--- GIVEN RECORDS Enclosed Below ---

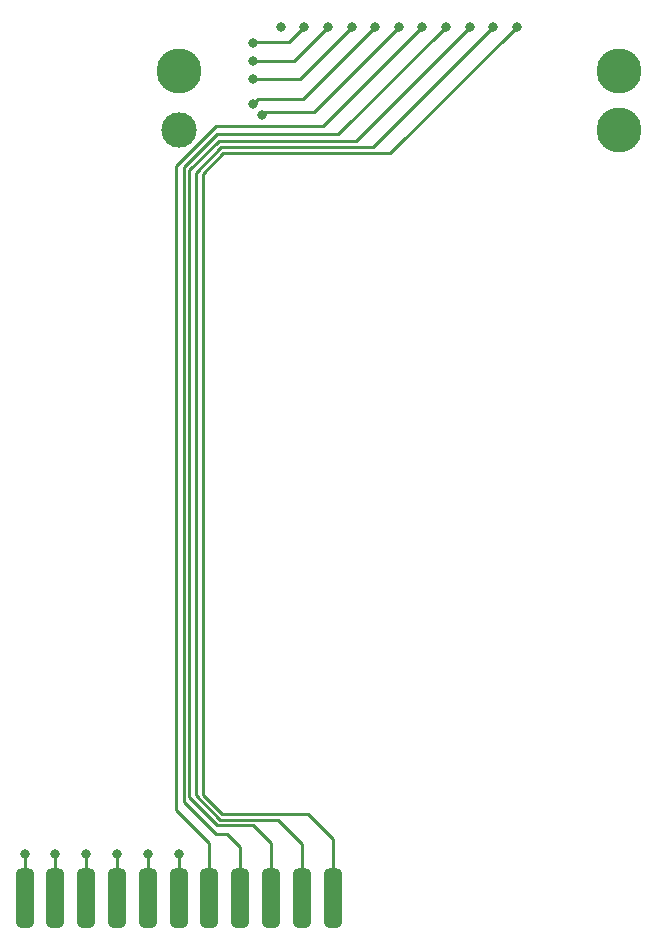
<source format=gbl>
G04 #@! TF.GenerationSoftware,KiCad,Pcbnew,7.0.7*
G04 #@! TF.CreationDate,2024-12-02T13:55:21+01:00*
G04 #@! TF.ProjectId,Finger_FSR_V1_height,46696e67-6572-45f4-9653-525f56315f68,rev?*
G04 #@! TF.SameCoordinates,Original*
G04 #@! TF.FileFunction,Copper,L2,Bot*
G04 #@! TF.FilePolarity,Positive*
%FSLAX46Y46*%
G04 Gerber Fmt 4.6, Leading zero omitted, Abs format (unit mm)*
G04 Created by KiCad (PCBNEW 7.0.7) date 2024-12-02 13:55:21*
%MOMM*%
%LPD*%
G01*
G04 APERTURE LIST*
G04 Aperture macros list*
%AMRoundRect*
0 Rectangle with rounded corners*
0 $1 Rounding radius*
0 $2 $3 $4 $5 $6 $7 $8 $9 X,Y pos of 4 corners*
0 Add a 4 corners polygon primitive as box body*
4,1,4,$2,$3,$4,$5,$6,$7,$8,$9,$2,$3,0*
0 Add four circle primitives for the rounded corners*
1,1,$1+$1,$2,$3*
1,1,$1+$1,$4,$5*
1,1,$1+$1,$6,$7*
1,1,$1+$1,$8,$9*
0 Add four rect primitives between the rounded corners*
20,1,$1+$1,$2,$3,$4,$5,0*
20,1,$1+$1,$4,$5,$6,$7,0*
20,1,$1+$1,$6,$7,$8,$9,0*
20,1,$1+$1,$8,$9,$2,$3,0*%
G04 Aperture macros list end*
G04 #@! TA.AperFunction,ComponentPad*
%ADD10C,3.000000*%
G04 #@! TD*
G04 #@! TA.AperFunction,ComponentPad*
%ADD11C,3.800000*%
G04 #@! TD*
G04 #@! TA.AperFunction,SMDPad,CuDef*
%ADD12RoundRect,0.375000X0.375000X-2.125000X0.375000X2.125000X-0.375000X2.125000X-0.375000X-2.125000X0*%
G04 #@! TD*
G04 #@! TA.AperFunction,ViaPad*
%ADD13C,0.800000*%
G04 #@! TD*
G04 #@! TA.AperFunction,Conductor*
%ADD14C,0.250000*%
G04 #@! TD*
G04 APERTURE END LIST*
D10*
X116150000Y-78650000D03*
D11*
X116150000Y-73650000D03*
X153450000Y-78650000D03*
X153450000Y-73650000D03*
D12*
X116149996Y-143650000D03*
X108324999Y-143650000D03*
X123974995Y-143650000D03*
X121366662Y-143650000D03*
X113541663Y-143650000D03*
X110933330Y-143650000D03*
X129191661Y-143650000D03*
X105716666Y-143650000D03*
X126583328Y-143650000D03*
X118758329Y-143650000D03*
X103108333Y-143650000D03*
D13*
X124800000Y-69900000D03*
X103108333Y-139940000D03*
X105716666Y-139940000D03*
X122430000Y-71235000D03*
X126800000Y-69900000D03*
X128800000Y-69900000D03*
X122430000Y-72820000D03*
X108324999Y-139940000D03*
X110933330Y-139940000D03*
X130800000Y-69900000D03*
X122430000Y-74290000D03*
X132800000Y-69900000D03*
X122430000Y-76440000D03*
X113541663Y-139940000D03*
X134800000Y-69900000D03*
X123250000Y-77400000D03*
X116149996Y-139940000D03*
X136800000Y-69900000D03*
X138800000Y-69900000D03*
X140800000Y-69900000D03*
X142800000Y-69900000D03*
X144800000Y-69900000D03*
D14*
X103108333Y-139981667D02*
X103120000Y-139993334D01*
X103120000Y-143638333D02*
X103108333Y-143650000D01*
X103120000Y-139993334D02*
X103120000Y-143638333D01*
X122365000Y-71235000D02*
X122430000Y-71235000D01*
X122430000Y-71235000D02*
X122435000Y-71230000D01*
X105730000Y-139940000D02*
X105730000Y-143636666D01*
X122435000Y-71230000D02*
X125470000Y-71230000D01*
X125470000Y-71230000D02*
X126800000Y-69900000D01*
X105730000Y-143636666D02*
X105716666Y-143650000D01*
X108324999Y-139940000D02*
X108324999Y-143650000D01*
X125890000Y-72810000D02*
X128800000Y-69900000D01*
X122420000Y-72810000D02*
X125890000Y-72810000D01*
X122410000Y-72820000D02*
X122420000Y-72810000D01*
X122430000Y-74290000D02*
X126410000Y-74290000D01*
X126410000Y-74290000D02*
X130800000Y-69900000D01*
X110933330Y-143650000D02*
X110933330Y-139940000D01*
X113541663Y-143650000D02*
X113541663Y-139940000D01*
X122430000Y-76440000D02*
X122860000Y-76010000D01*
X122860000Y-76010000D02*
X126690000Y-76010000D01*
X126690000Y-76010000D02*
X132800000Y-69900000D01*
X123250000Y-77400000D02*
X123560000Y-77090000D01*
X123560000Y-77090000D02*
X127610000Y-77090000D01*
X127610000Y-77090000D02*
X134800000Y-69900000D01*
X116149996Y-143650000D02*
X116149996Y-139940000D01*
X128360000Y-78340000D02*
X119340000Y-78340000D01*
X136800000Y-69900000D02*
X128360000Y-78340000D01*
X118770000Y-139040000D02*
X118770000Y-143638329D01*
X119340000Y-78340000D02*
X115960000Y-81720000D01*
X115960000Y-81720000D02*
X115960000Y-136230000D01*
X118770000Y-143638329D02*
X118758329Y-143650000D01*
X115960000Y-136230000D02*
X118770000Y-139040000D01*
X129690000Y-79010000D02*
X138800000Y-69900000D01*
X119370000Y-79010000D02*
X129690000Y-79010000D01*
X116570000Y-81810000D02*
X119370000Y-79010000D01*
X121366662Y-139316662D02*
X120280000Y-138230000D01*
X116570000Y-135510000D02*
X116570000Y-81810000D01*
X121366662Y-143650000D02*
X121366662Y-139316662D01*
X119290000Y-138230000D02*
X116570000Y-135510000D01*
X120280000Y-138230000D02*
X119290000Y-138230000D01*
X122430000Y-137490000D02*
X119440000Y-137490000D01*
X119570000Y-79560000D02*
X131140000Y-79560000D01*
X117070000Y-135120000D02*
X117070000Y-82060000D01*
X119440000Y-137490000D02*
X117070000Y-135120000D01*
X117070000Y-82060000D02*
X119570000Y-79560000D01*
X123974995Y-143650000D02*
X123974995Y-139034995D01*
X131140000Y-79560000D02*
X140800000Y-69900000D01*
X123974995Y-139034995D02*
X122430000Y-137490000D01*
X119740000Y-80120000D02*
X117620000Y-82240000D01*
X119677442Y-137040000D02*
X124570000Y-137040000D01*
X142800000Y-69900000D02*
X132580000Y-80120000D01*
X126583328Y-143650000D02*
X126583328Y-139106672D01*
X117620000Y-134982558D02*
X119677442Y-137040000D01*
X132580000Y-80120000D02*
X119740000Y-80120000D01*
X126583328Y-139106672D02*
X126610000Y-139080000D01*
X124570000Y-137040000D02*
X126610000Y-139080000D01*
X117620000Y-82240000D02*
X117620000Y-134982558D01*
X118180000Y-134906162D02*
X118180000Y-82380000D01*
X129191661Y-143650000D02*
X129191661Y-138701661D01*
X127080000Y-136590000D02*
X119863838Y-136590000D01*
X134090000Y-80610000D02*
X144800000Y-69900000D01*
X118180000Y-82380000D02*
X119950000Y-80610000D01*
X119950000Y-80610000D02*
X134090000Y-80610000D01*
X129191661Y-138701661D02*
X127080000Y-136590000D01*
X119863838Y-136590000D02*
X118180000Y-134906162D01*
M02*

</source>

--- End of Enclosed GIVEN RECORDS ---

**WHAT TO DO**
Take each line above that contains "primitives" and copy it out.

**SOLUTION TO THIS PROBLEM**
0 Add four circle primitives for the rounded corners*
0 Add four rect primitives between the rounded corners*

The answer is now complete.